Data da publicação:
Subseção II Especializada em Dissídios Individuais
Douglas Alencar Rodrigues - TST
07 -Mandado de segurança. Cabimento. Execução provisória. Redirecionamento da execução contra sócio. Não observância do incidente de desconsideração da personalidade jurídica. Arts. 133 a 137 do CPC de 2015. Aplicação ao Processo do Trabalho. Art. 6º da IN nº 39/2016 do TST e art. 855-A da CLT.
Resumo do voto
Mandado de segurança. Cabimento. Execução provisória. Redirecionamento da execução contra sócio. Não observância do incidente de desconsideração da personalidade jurídica. Arts. 133 a 137 do CPC de 2015. Aplicação ao Processo do Trabalho. Art. 6º da IN nº 39/2016 do TST e art. 855-A da CLT. O art. 6º da IN nº 39/2016 do TST e o art. 855-A da CLT (incluído pela Lei nº 13.467/2017) estabelecem a aplicação do incidente de desconsideração da personalidade jurídica (arts. 133 a 137 do CPC de 2015) ao Processo do Trabalho. Assim, se na vigência do CPC de 2015 a execução provisória é redirecionada contra a representante legal da pessoa jurídica sem a observância do referido incidente, cabe mandado de segurança para discutir a extensão dos efeitos da obrigação contida no título executivo aos bens particulares da administradora da empresa. Sob esse fundamento, a SBDI-II, por unanimidade, conheceu do recurso ordinário e, no mérito, deu-lhe provimento para, reformando a decisão que indeferira a petição inicial do mandamus, determinar o retorno dos autos à Corte de origem a fim de que o mandado de segurança seja processado e julgado.
A C Ó R D Ã O
RECURSO ORDINÁRIO EM MANDADO DE SEGURANÇA. DEVIDO PROCESSO LEGAL. NÃO INSTAURAÇÃO DO INCIDENTE DE DESCOSNIDERAÇÃO DA PERSONALIDADE JURÍDICA PARA REDIRECIONAMENTO DA EXECUÇÃO CONTRA TITULAR DO EMPREENDIMENTO. CF, ART. 5º, LIV /C OS ARTS. 133 A 137 DO CPC DE 2015. ART. 6º DA IN 39/2016 DO TST. CABIMENTO DA AÇÃO MANDAMENTAL.
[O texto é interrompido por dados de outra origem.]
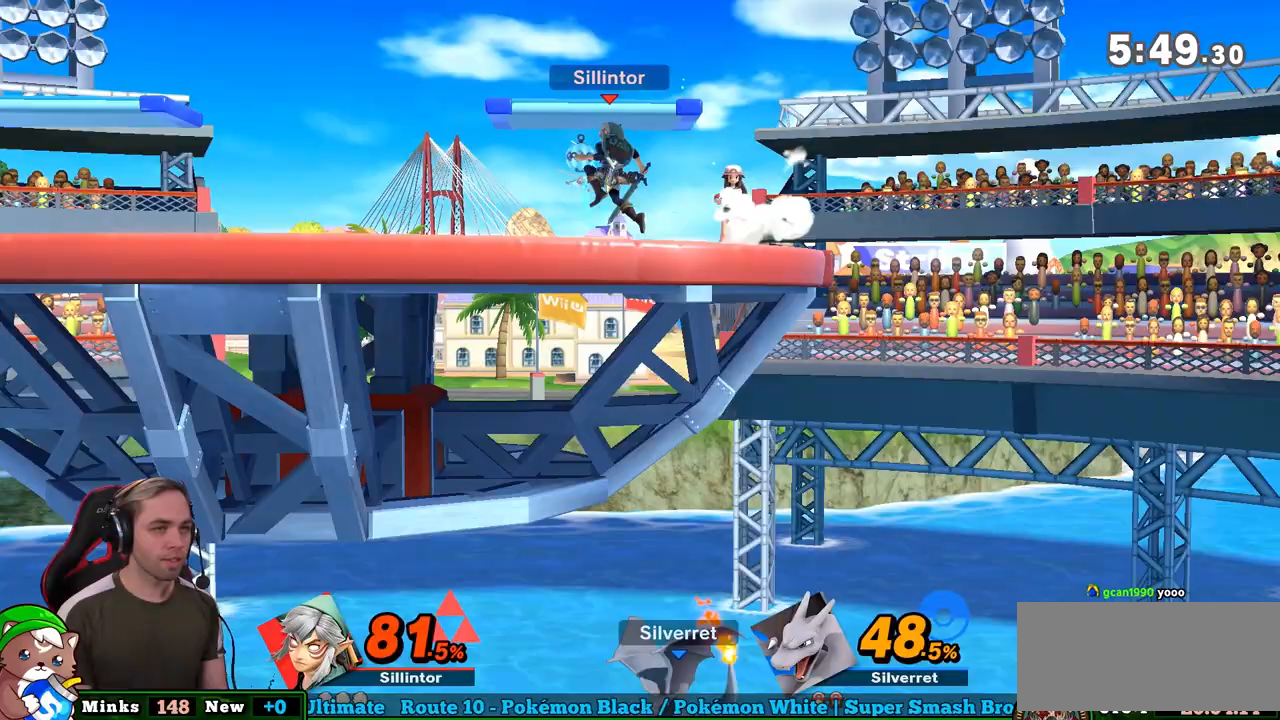
{"buttons": ["Z"], "left_stick": "center", "right_stick": "center", "events": [[100, "left_stick", "down"], [183, "left_stick", "center"], [250, "left_stick", "right"], [317, "Y", "down"], [383, "left_stick", "center"], [400, "Y", "up"], [500, "Z", "down"]]}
1. Cuida-se de mandado de segurança, com pedido liminar, impetrado em face de ato mediante o qual o Juízo de primeira instância, em decisão exarada ainda em execução provisória (pendente de julgamento agravo de instrumento em recurso extraordinário), desconsiderou a personalidade da pessoa jurídica executada e incluiu a Impetrante no polo passivo da execução, determinando sua citação para pagamento da quantia apurada em liquidação. A decisão impugnada no mandamus foi exarada em 16/6/2017, ou seja, já na vigência do CPC de 2015.
2. Ao apreciar o mandado de segurança, o TRT indeferiu a petição inicial e extinguiu o processo sem resolução do mérito, concluindo pelo não cabimento do mandado de segurança.
3. Na forma do artigo 5º, II, da Lei 12.016/2009, o mandado de segurança não representa a via processual adequada para a impugnação de decisões judiciais passíveis de retificação por meio de recurso, ainda que com efeito diferido (OJ 92 da SBDI-2 do TST).
4. No entanto, direcionada a execução provisória contra a pessoa física titular do empreendimento sem observância das normas dos arts. 133 a 137 do CPC de 2015, que disciplinam o incidente de desconsideração da personalidade da pessoa jurídica, deve ser permitida, na ação mandamental, a discussão acerca da possibilidade de, em execução ainda não definitiva, estender os efeitos da obrigação contida no título executivo aos bens particulares da administradora da pessoa jurídica.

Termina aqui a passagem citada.